Saturday, March 15, 2014

Media A-Changing

I may not have noticed if I wasn't sick and lying in bed surfing the Internet a lot, but my blog post on Herc's quotes got a lot of attention. 



I mean, I figured it might be on a message board somewhere, with a link to this blog and then people would discuss it here. But there isn't a single comment on that post on SV. The story on the MLS site has around a hundred (and counting!).

Maybe people didn't comment here on SV or even come over, though both the articles included the link, because the quotes used were so numerous and complete, they didn't feel they had to bother. 

Who knows. It's not that I'm mad, but it's more that I'm noting how things have changed. It used to be that soccer fans would check several places for bits of news and post them to other fans via message boards, but now regular websites have editors who search the web for those kind of stories. Whether it's an article written about what a soccer player posted on Twitter, or what a freelancer posts on her blog, they're on it to make a story out of it. 

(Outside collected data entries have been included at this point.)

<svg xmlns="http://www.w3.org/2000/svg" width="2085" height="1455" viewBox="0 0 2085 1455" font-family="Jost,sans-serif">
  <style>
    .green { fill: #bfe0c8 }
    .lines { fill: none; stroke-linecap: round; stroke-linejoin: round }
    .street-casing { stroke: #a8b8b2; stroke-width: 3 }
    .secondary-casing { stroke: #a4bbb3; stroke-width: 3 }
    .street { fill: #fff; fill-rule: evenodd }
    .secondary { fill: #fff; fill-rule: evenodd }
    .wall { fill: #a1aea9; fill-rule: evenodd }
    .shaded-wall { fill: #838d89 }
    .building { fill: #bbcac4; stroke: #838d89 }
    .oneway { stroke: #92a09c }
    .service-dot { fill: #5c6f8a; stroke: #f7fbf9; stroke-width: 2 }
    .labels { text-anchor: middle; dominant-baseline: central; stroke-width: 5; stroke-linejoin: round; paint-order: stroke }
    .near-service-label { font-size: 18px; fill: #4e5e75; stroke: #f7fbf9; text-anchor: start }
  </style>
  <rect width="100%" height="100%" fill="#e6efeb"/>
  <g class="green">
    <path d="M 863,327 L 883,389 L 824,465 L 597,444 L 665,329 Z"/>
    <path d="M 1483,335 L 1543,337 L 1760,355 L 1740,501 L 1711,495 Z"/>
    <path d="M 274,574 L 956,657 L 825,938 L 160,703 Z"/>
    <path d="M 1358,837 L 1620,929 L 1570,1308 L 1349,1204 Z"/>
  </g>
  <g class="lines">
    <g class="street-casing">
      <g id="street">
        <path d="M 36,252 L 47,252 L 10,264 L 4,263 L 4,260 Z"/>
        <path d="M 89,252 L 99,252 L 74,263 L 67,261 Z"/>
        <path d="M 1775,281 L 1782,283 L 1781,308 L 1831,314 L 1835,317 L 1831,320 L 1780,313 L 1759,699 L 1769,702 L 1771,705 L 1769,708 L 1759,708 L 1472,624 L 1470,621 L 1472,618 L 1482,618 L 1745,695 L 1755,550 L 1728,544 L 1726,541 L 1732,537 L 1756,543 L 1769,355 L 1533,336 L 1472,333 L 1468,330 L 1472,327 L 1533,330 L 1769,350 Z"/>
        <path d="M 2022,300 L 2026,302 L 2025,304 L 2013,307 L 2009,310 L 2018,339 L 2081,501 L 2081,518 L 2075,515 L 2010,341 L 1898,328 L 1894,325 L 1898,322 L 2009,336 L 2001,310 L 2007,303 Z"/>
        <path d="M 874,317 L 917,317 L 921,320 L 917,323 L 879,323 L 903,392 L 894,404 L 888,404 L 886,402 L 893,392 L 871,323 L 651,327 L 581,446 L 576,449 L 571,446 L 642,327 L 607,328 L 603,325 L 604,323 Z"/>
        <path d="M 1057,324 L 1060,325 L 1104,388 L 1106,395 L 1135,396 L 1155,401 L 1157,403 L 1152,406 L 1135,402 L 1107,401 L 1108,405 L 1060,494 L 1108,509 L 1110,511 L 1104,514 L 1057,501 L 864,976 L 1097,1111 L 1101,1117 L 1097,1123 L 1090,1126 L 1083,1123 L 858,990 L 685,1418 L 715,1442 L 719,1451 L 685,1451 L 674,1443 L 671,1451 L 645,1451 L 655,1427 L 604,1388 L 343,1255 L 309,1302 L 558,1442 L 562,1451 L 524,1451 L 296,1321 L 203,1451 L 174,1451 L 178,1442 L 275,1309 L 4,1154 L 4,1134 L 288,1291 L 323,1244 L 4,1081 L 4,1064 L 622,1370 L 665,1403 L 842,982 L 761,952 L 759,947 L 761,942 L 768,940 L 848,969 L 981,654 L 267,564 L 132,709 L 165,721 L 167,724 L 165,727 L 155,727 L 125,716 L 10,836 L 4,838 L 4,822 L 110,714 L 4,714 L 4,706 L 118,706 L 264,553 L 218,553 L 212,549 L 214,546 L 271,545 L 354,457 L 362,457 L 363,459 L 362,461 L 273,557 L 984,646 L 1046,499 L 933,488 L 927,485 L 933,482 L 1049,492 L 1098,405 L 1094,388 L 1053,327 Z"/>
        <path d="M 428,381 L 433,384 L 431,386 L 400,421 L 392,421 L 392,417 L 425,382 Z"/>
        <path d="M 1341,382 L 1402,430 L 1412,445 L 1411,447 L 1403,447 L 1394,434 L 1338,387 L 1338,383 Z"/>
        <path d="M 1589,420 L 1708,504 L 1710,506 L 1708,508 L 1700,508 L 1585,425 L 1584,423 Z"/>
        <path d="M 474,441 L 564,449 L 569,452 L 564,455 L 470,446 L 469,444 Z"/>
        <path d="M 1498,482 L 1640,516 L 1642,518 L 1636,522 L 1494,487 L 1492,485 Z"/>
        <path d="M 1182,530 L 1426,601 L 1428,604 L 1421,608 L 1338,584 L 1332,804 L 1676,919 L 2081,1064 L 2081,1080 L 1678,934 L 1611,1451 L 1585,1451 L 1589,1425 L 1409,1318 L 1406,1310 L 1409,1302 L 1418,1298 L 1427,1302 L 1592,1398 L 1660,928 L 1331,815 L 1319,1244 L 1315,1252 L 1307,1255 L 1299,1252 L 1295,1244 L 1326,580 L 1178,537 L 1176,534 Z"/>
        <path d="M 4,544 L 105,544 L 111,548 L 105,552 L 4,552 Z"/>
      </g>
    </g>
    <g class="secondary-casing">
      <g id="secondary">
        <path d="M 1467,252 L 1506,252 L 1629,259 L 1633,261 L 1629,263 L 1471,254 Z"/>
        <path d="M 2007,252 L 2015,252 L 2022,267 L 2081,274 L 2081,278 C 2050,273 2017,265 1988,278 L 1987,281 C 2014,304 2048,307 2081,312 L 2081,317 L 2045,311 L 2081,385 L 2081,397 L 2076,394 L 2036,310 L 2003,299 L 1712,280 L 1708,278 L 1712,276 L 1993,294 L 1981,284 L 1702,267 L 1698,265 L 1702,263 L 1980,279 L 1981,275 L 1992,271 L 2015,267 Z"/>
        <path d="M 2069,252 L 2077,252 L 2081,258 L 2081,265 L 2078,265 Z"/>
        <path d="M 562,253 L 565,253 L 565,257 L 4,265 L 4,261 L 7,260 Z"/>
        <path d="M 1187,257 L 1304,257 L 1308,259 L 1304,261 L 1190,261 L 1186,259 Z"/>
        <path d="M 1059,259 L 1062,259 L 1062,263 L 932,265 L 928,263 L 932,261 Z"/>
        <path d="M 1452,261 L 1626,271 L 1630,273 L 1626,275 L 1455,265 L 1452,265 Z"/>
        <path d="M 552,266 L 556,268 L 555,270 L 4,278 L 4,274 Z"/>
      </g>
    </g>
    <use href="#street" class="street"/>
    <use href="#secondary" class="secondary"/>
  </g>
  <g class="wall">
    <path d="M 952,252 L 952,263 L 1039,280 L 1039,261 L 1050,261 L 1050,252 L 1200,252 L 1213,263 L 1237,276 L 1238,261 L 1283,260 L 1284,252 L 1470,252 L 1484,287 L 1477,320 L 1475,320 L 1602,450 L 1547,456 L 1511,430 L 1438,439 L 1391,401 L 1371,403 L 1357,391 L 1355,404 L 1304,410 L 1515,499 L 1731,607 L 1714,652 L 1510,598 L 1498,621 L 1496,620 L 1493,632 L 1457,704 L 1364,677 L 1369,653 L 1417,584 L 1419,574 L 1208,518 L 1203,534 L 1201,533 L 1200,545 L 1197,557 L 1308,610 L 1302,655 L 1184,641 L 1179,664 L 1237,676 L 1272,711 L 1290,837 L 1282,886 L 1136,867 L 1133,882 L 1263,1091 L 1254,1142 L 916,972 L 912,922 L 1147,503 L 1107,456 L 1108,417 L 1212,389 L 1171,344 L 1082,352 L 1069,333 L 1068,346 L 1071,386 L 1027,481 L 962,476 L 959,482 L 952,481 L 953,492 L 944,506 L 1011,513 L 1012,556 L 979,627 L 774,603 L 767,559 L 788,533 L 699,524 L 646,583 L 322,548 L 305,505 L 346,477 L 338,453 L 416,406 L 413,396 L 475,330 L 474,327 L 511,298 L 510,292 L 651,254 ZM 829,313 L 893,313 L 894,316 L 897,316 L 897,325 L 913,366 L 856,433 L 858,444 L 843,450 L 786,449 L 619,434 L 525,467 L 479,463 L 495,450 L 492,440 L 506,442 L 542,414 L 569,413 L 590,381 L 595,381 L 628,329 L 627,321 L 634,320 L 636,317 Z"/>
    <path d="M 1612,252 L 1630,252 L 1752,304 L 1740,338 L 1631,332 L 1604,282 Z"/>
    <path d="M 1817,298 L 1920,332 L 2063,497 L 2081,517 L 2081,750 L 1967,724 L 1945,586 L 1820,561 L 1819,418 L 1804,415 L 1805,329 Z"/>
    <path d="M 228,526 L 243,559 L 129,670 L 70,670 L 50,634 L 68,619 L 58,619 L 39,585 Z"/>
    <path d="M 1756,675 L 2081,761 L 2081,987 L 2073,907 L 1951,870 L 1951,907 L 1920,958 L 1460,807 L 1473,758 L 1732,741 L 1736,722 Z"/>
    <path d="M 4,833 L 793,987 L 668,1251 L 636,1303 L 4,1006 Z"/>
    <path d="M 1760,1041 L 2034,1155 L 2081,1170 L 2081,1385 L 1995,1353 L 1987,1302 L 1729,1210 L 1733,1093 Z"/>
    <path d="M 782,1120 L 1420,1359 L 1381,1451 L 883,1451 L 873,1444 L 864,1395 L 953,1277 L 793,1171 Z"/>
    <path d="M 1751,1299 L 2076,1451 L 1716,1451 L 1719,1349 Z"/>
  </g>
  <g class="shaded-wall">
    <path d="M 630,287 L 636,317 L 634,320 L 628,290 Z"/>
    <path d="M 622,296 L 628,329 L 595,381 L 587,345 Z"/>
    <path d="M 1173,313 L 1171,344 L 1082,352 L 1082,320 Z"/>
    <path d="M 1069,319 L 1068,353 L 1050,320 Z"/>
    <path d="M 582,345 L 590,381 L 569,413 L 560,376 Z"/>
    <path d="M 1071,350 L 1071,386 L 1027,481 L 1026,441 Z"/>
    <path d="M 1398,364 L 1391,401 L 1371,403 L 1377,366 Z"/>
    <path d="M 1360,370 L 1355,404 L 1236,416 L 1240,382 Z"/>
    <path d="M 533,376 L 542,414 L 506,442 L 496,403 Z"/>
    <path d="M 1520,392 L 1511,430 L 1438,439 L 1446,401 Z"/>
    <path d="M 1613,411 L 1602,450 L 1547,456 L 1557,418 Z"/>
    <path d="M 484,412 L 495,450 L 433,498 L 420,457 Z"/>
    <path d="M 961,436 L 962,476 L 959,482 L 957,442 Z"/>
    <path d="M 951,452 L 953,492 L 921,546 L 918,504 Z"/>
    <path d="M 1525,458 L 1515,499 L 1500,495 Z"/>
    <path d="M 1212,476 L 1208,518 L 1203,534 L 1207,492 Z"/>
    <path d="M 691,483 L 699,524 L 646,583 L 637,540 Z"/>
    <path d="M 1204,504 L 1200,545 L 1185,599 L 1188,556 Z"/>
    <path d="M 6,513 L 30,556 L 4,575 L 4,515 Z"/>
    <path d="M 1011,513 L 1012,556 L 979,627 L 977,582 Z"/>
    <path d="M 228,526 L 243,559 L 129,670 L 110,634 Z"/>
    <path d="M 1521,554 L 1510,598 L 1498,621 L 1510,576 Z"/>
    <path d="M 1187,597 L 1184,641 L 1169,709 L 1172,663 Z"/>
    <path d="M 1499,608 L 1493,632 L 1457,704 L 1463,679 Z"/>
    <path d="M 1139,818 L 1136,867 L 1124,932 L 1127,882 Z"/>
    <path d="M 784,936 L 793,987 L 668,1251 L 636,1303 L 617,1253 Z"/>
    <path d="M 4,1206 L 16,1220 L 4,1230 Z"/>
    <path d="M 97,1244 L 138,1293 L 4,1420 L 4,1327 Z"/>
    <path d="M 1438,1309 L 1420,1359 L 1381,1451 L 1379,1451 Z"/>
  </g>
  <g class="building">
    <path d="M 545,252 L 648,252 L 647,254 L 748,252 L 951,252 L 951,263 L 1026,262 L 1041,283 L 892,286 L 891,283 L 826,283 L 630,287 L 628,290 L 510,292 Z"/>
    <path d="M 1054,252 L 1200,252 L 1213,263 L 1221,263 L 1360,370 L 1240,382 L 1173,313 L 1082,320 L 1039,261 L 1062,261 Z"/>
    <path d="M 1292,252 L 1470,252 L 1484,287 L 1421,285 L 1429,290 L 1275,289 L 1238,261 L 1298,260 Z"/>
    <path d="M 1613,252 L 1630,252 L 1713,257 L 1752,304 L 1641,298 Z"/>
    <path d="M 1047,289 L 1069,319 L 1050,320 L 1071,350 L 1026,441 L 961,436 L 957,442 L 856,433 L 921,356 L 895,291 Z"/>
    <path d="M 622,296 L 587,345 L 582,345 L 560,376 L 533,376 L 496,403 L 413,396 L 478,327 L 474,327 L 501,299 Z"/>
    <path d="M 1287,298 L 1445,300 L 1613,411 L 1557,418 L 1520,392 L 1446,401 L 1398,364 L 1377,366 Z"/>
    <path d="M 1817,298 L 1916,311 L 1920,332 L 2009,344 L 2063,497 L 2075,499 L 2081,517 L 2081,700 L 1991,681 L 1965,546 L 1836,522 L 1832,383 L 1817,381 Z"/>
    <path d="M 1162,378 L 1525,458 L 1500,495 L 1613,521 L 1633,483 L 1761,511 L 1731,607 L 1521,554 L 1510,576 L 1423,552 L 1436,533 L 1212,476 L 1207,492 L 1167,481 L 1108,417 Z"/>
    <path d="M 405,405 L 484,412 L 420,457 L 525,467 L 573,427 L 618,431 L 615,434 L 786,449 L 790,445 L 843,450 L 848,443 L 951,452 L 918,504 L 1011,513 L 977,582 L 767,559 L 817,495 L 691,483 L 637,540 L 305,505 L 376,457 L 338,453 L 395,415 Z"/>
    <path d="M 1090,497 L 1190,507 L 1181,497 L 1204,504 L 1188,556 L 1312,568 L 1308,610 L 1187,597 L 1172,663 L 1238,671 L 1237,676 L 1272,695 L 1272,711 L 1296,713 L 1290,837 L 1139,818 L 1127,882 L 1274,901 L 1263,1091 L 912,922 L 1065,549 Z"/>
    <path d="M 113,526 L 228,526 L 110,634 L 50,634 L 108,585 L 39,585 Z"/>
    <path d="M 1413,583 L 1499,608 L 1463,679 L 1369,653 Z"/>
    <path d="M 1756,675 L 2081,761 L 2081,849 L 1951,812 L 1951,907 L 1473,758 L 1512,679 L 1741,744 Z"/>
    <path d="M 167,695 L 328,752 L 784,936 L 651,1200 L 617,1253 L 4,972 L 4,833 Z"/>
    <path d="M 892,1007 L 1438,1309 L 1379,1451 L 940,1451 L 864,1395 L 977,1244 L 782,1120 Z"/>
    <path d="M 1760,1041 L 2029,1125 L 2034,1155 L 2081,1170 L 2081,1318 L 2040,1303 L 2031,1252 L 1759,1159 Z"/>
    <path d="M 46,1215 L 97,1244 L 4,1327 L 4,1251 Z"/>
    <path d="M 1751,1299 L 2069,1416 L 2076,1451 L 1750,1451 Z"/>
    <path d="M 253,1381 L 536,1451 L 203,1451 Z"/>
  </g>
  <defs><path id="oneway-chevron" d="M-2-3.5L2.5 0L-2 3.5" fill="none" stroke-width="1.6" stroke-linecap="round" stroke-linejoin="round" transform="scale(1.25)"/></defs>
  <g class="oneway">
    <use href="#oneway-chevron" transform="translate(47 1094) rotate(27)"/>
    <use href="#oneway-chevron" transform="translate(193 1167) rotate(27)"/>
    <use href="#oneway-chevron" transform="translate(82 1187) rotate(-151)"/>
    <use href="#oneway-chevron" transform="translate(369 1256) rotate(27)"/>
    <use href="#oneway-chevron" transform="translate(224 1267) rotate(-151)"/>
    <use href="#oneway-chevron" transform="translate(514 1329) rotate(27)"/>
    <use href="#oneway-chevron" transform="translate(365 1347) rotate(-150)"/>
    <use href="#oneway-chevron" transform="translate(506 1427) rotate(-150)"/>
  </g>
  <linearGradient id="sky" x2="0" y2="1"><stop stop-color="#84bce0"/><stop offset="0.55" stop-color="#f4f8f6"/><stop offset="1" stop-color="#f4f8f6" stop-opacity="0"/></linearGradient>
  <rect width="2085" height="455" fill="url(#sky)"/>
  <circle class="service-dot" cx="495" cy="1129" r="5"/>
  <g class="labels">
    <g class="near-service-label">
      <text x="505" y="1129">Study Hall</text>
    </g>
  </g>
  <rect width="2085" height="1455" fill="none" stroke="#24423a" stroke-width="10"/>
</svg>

Incidentally, some fans have really reacted to Herc about the quotes on Twitter, wishing for him to tear his ACL, even. Part of me thinks it's because of the way the stories were packaged. I put what Herc said on my blog without a lot of comment, but both articles presented it as "ooooooh! Look what "inciendiary" "calling out" Herc is doing".  That's teeing it up to provoke.

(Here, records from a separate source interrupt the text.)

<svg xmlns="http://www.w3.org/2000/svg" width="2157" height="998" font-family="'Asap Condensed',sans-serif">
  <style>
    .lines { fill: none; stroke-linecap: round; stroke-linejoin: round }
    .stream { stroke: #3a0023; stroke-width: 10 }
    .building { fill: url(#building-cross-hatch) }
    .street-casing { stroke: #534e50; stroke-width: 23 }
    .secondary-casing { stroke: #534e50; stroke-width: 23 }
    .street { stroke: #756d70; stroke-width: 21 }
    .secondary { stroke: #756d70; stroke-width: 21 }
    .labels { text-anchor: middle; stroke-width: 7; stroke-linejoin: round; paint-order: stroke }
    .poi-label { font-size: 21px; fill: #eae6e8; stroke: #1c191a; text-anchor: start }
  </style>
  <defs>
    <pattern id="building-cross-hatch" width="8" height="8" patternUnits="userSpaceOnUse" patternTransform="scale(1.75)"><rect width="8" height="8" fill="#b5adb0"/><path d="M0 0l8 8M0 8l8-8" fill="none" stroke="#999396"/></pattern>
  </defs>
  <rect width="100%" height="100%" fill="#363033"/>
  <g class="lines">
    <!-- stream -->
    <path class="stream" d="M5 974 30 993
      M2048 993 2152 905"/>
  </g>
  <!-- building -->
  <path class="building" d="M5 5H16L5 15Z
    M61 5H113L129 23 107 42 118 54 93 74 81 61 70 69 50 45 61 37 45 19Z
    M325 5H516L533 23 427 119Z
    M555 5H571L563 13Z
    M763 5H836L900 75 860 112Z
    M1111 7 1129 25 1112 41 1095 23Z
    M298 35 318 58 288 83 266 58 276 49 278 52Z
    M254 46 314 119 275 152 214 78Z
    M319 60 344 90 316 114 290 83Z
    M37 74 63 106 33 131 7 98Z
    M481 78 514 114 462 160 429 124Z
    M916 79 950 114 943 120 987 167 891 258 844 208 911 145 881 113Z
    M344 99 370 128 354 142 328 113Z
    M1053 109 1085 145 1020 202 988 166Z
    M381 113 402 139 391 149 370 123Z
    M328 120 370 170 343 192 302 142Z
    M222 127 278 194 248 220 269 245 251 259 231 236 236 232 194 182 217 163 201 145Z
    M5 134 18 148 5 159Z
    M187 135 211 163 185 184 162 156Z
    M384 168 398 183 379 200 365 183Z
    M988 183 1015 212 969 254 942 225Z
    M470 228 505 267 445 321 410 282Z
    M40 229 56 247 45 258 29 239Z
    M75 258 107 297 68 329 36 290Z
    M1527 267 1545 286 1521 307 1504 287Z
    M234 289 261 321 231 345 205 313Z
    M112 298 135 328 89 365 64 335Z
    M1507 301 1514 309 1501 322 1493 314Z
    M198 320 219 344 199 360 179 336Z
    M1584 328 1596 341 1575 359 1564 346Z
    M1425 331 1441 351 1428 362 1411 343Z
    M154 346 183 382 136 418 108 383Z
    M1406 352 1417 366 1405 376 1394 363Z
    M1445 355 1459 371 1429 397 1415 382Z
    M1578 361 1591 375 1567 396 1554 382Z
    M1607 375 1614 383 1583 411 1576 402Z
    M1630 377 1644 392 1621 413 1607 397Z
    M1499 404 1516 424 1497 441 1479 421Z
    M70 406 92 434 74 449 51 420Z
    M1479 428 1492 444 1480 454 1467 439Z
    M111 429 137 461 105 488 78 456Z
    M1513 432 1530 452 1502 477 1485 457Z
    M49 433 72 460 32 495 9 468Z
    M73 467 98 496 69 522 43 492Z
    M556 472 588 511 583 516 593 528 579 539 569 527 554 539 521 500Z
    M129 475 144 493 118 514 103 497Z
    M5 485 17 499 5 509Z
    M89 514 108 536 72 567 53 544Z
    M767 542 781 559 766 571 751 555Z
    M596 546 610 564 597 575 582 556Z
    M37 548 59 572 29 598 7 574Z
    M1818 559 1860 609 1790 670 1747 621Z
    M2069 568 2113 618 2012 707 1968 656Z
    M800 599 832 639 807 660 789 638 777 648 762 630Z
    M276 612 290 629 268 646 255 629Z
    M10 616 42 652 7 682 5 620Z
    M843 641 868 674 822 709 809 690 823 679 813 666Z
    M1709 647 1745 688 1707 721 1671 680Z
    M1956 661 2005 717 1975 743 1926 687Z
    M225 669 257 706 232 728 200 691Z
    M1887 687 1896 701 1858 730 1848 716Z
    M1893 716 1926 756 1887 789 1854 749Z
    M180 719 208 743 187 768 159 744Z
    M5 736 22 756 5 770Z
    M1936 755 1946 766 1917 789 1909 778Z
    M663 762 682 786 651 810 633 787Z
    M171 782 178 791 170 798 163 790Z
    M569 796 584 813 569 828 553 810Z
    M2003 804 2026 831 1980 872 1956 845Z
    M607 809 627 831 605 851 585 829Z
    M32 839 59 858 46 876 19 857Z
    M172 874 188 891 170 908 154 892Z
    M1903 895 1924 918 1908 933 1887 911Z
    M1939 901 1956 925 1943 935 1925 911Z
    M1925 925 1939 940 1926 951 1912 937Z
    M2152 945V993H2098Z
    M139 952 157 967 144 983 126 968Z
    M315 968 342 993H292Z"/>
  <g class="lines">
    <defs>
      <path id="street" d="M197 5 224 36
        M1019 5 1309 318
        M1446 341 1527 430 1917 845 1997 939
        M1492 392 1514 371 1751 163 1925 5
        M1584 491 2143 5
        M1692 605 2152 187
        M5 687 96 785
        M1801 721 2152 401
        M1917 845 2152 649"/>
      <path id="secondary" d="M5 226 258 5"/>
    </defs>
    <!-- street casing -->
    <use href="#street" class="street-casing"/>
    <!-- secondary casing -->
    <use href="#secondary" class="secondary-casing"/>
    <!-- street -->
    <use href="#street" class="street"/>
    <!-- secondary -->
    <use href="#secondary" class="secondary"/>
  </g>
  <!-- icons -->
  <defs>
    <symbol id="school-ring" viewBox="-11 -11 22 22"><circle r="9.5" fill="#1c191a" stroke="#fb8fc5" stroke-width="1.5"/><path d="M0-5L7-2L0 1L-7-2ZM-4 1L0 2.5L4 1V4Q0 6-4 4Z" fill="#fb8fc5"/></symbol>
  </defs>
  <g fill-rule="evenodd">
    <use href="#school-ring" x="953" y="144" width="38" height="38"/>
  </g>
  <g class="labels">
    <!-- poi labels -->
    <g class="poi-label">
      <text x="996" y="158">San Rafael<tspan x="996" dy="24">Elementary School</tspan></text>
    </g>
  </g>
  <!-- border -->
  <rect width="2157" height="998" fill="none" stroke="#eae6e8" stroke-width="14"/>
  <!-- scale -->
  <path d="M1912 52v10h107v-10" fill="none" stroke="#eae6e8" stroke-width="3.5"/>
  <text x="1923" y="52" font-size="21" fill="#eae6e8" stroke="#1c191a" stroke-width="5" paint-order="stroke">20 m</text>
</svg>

Then people wonder why players don't want to say anything non-generic to the press. 

So folks, how do you like the media shift?  Thoughts? 

2 comments:

Dan Werner said...

Personally, I think it's proof that Herc was right about Galaxy fans being apathetic. :) But seriously, folks...

I've rarely posted comments to any article I read, soccer or otherwise, so maybe I'm not the right person to ask, but I think it comes down to discovery of the content and how strong the community is for a particular site.

I discover articles via RSS mainly and, along with Sideline Views, get feeds from Stephen Goff's Wash Post "Soccer Insider" blog (I'm a DC United supporter), Soccer By Ives, and Fox Soccer. My unread count for Fox is so high that it often seems too intimidating to even read that one. But I don't think most use RSS; it's probably more common for others to discover via twitter (I find some things there also), facebook, or by going to the site directly to scan article titles.

In terms of commenting, it's regrettably more likely for people to comment where they read the content than by clicking through to the actual source (just plain laziness), although it does surprise me that you didn't get any comments at all. On the other hand, the NBC Sports article only has 3 comments right now, so they (or the "ProSoccerTalk" blog) aren't getting much interaction either. MLS must be well-optimized (SEO? via twitter?) to get the word out for their content. I find it likely that a Galaxy supporter site/blog that has a ton of readers probably linked to the MLS article, which drove many of those commenters there.

So I don't know if any of that's helpful, but I hope the lack of comments doesn't discourage you from posting. I found Sideline Views some years back (don't even remember how) when both you and Luis Bueno posted. I've always enjoyed reading the articles. If you keep posting, I'll gladly keep reading. And hopefully remembering to comment from time to time...

A.C. said...

Dan, thanks for your comment. I will try to post more regularly.